It is to teach some rules that refer to the use of witnesses when there are more than two witnesses present. For example, Babylonian Talmud: Tractate Sanhedrin Folio 9a
And just as in the case of two witnesses, if one is found to be a near
kinsman or otherwise disqualified4 person, the whole testimony is
rendered void, so in the case of three witnesses, the disqualification
of one invalidates the whole evidence. And whence do we infer that
this law would apply even if the number of witnesses reached a
hundred? — We infer it from the repetition of the word witnesses.
The talmud explains that the group of witnesses is treated as a single unit and once they appear before the court, a disqualified witness will invalidate the entire testimony.
Art Scroll Sanhedrin 9a note 8 says
If three witnesses are discredited through hazamah (see 8b note 2)
they are all punished equally, even though the court could have ruled
on the strength of the testimony of the first two witnesses alone
The verse states By the word of two witnesses or three witnesses,
where it would have sufficed to say , two or three witnesses. The
repetition of the word witnesses teaches that all groups of
witnesses, whatever their size, are treated equally.
An example of such a case is found in Business halacha Weekly
“Asher is your cousin?” asked Yankel.
“Yes, our fathers are brothers,” said Yitzi.
“If so, he is disqualified from testifying,” said Yankel. “A first
cousin is considered a close relative. I’m not paying” (C.M. 33:2).
“Leave him out,” said Asher. “There are still two witnesses, Reuven
and Shimon, who are not relatives. Isn’t that enough?”
“It is not,” answered Rabbi Dayan. “The Mishnah (Makkos 5b) teaches
that if one witness in a group is found to be a relative or otherwise
disqualified from testifying, the entire testimony is void. This is
similar to the saying ‘One rotten apple spoils the whole bunch.’”
“Rebbi and Rav Yossi dispute whether this rule applies also to
monetary issues,” continued Rabbi Dayan. “The accepted halachah is in
accordance with Rebbi that it applies also to monetary testimony”
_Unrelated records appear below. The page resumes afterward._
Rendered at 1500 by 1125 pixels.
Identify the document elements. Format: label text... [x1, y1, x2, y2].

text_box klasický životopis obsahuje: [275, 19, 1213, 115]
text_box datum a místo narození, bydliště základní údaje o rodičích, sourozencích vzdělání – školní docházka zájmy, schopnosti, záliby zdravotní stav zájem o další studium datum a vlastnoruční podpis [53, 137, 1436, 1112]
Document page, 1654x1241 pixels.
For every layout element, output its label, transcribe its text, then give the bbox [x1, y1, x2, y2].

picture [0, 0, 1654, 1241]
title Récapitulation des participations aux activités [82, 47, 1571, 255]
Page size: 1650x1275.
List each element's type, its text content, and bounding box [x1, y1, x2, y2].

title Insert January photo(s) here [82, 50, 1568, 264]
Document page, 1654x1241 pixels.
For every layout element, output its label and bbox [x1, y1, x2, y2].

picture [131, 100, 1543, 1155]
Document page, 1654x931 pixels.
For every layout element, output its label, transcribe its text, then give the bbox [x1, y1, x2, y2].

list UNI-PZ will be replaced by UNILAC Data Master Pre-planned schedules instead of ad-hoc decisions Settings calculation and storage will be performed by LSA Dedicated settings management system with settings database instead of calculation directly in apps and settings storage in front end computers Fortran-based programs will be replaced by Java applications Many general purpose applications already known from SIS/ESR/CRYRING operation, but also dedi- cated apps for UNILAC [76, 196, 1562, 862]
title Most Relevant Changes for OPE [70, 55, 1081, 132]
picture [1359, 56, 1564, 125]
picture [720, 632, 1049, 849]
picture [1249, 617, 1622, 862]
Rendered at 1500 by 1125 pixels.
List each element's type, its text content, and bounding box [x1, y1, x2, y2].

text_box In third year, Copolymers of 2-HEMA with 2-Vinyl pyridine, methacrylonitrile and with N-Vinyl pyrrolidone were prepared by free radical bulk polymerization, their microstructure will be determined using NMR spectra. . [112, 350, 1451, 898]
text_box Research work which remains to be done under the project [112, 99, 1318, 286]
“Then how can anybody ever testify?” asked Asher. “In many instances
relatives are present!”
“A relative disqualifies others only if he intended to serve as a
witness with them,” replied Rabbi Dayan. “However, if he saw the event
but had no intent to serve as a witness, he does not void the
testimony of the other qualified witnesses. Furthermore, while the
Rambam, Shulchan Aruch and Shach (36:8) maintain that the relative
voids through intent alone, Tosafos and the Rema maintain that he
voids the other witnesses only if he actually came and testified.”